▶ [Data for processing]:
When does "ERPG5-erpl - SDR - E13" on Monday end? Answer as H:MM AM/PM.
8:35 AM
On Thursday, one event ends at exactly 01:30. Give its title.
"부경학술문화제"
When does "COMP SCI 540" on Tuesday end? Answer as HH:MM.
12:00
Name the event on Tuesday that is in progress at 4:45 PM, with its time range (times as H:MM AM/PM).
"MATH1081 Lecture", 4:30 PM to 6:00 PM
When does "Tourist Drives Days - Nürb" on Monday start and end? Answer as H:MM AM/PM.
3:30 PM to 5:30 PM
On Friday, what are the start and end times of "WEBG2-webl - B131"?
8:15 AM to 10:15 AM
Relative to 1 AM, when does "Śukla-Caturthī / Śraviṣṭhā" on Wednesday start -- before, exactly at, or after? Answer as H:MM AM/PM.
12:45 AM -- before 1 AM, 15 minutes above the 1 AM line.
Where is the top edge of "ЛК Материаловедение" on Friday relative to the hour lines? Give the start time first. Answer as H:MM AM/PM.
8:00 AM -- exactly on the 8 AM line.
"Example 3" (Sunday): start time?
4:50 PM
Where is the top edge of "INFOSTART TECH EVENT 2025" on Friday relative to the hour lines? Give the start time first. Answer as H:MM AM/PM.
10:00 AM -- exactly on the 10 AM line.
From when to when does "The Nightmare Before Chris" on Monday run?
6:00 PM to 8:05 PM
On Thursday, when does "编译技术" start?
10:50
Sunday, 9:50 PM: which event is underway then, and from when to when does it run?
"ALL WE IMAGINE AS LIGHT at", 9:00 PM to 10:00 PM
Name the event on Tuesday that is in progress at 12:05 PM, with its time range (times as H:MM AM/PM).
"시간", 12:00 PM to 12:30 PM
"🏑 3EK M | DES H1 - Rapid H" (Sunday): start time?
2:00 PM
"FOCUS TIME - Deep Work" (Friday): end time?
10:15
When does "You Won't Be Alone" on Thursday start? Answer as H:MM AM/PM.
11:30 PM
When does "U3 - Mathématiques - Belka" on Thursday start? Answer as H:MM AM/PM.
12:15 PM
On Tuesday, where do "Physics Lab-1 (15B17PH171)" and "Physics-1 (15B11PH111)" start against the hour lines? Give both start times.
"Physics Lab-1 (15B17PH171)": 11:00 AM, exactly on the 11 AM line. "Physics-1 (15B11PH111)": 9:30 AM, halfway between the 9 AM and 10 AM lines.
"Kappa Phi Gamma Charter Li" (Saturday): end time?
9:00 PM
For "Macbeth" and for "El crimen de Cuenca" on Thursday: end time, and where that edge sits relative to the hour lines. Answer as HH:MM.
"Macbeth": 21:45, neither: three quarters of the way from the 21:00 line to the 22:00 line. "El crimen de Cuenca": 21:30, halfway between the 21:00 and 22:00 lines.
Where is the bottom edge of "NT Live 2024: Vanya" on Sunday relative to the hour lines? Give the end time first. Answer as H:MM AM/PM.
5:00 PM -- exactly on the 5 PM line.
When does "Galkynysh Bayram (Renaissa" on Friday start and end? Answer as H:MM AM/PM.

▶ [Job]: Rewrite all the records above with "hour lines" swapped for "hour marks" and everything else left the same.

▶ [Reply]:
When does "ERPG5-erpl - SDR - E13" on Monday end? Answer as H:MM AM/PM.
8:35 AM
On Thursday, one event ends at exactly 01:30. Give its title.
"부경학술문화제"
When does "COMP SCI 540" on Tuesday end? Answer as HH:MM.
12:00
Name the event on Tuesday that is in progress at 4:45 PM, with its time range (times as H:MM AM/PM).
"MATH1081 Lecture", 4:30 PM to 6:00 PM
When does "Tourist Drives Days - Nürb" on Monday start and end? Answer as H:MM AM/PM.
3:30 PM to 5:30 PM
On Friday, what are the start and end times of "WEBG2-webl - B131"?
8:15 AM to 10:15 AM
Relative to 1 AM, when does "Śukla-Caturthī / Śraviṣṭhā" on Wednesday start -- before, exactly at, or after? Answer as H:MM AM/PM.
12:45 AM -- before 1 AM, 15 minutes above the 1 AM line.
Where is the top edge of "ЛК Материаловедение" on Friday relative to the hour marks? Give the start time first. Answer as H:MM AM/PM.
8:00 AM -- exactly on the 8 AM line.
"Example 3" (Sunday): start time?
4:50 PM
Where is the top edge of "INFOSTART TECH EVENT 2025" on Friday relative to the hour marks? Give the start time first. Answer as H:MM AM/PM.
10:00 AM -- exactly on the 10 AM line.
From when to when does "The Nightmare Before Chris" on Monday run?
6:00 PM to 8:05 PM
On Thursday, when does "编译技术" start?
10:50
Sunday, 9:50 PM: which event is underway then, and from when to when does it run?
"ALL WE IMAGINE AS LIGHT at", 9:00 PM to 10:00 PM
Name the event on Tuesday that is in progress at 12:05 PM, with its time range (times as H:MM AM/PM).
"시간", 12:00 PM to 12:30 PM
"🏑 3EK M | DES H1 - Rapid H" (Sunday): start time?
2:00 PM
"FOCUS TIME - Deep Work" (Friday): end time?
10:15
When does "You Won't Be Alone" on Thursday start? Answer as H:MM AM/PM.
11:30 PM
When does "U3 - Mathématiques - Belka" on Thursday start? Answer as H:MM AM/PM.
12:15 PM
On Tuesday, where do "Physics Lab-1 (15B17PH171)" and "Physics-1 (15B11PH111)" start against the hour marks? Give both start times.
"Physics Lab-1 (15B17PH171)": 11:00 AM, exactly on the 11 AM line. "Physics-1 (15B11PH111)": 9:30 AM, halfway between the 9 AM and 10 AM lines.
"Kappa Phi Gamma Charter Li" (Saturday): end time?
9:00 PM
For "Macbeth" and for "El crimen de Cuenca" on Thursday: end time, and where that edge sits relative to the hour marks. Answer as HH:MM.
"Macbeth": 21:45, neither: three quarters of the way from the 21:00 line to the 22:00 line. "El crimen de Cuenca": 21:30, halfway between the 21:00 and 22:00 lines.
Where is the bottom edge of "NT Live 2024: Vanya" on Sunday relative to the hour marks? Give the end time first. Answer as H:MM AM/PM.
5:00 PM -- exactly on the 5 PM line.
When does "Galkynysh Bayram (Renaissa" on Friday start and end? Answer as H:MM AM/PM.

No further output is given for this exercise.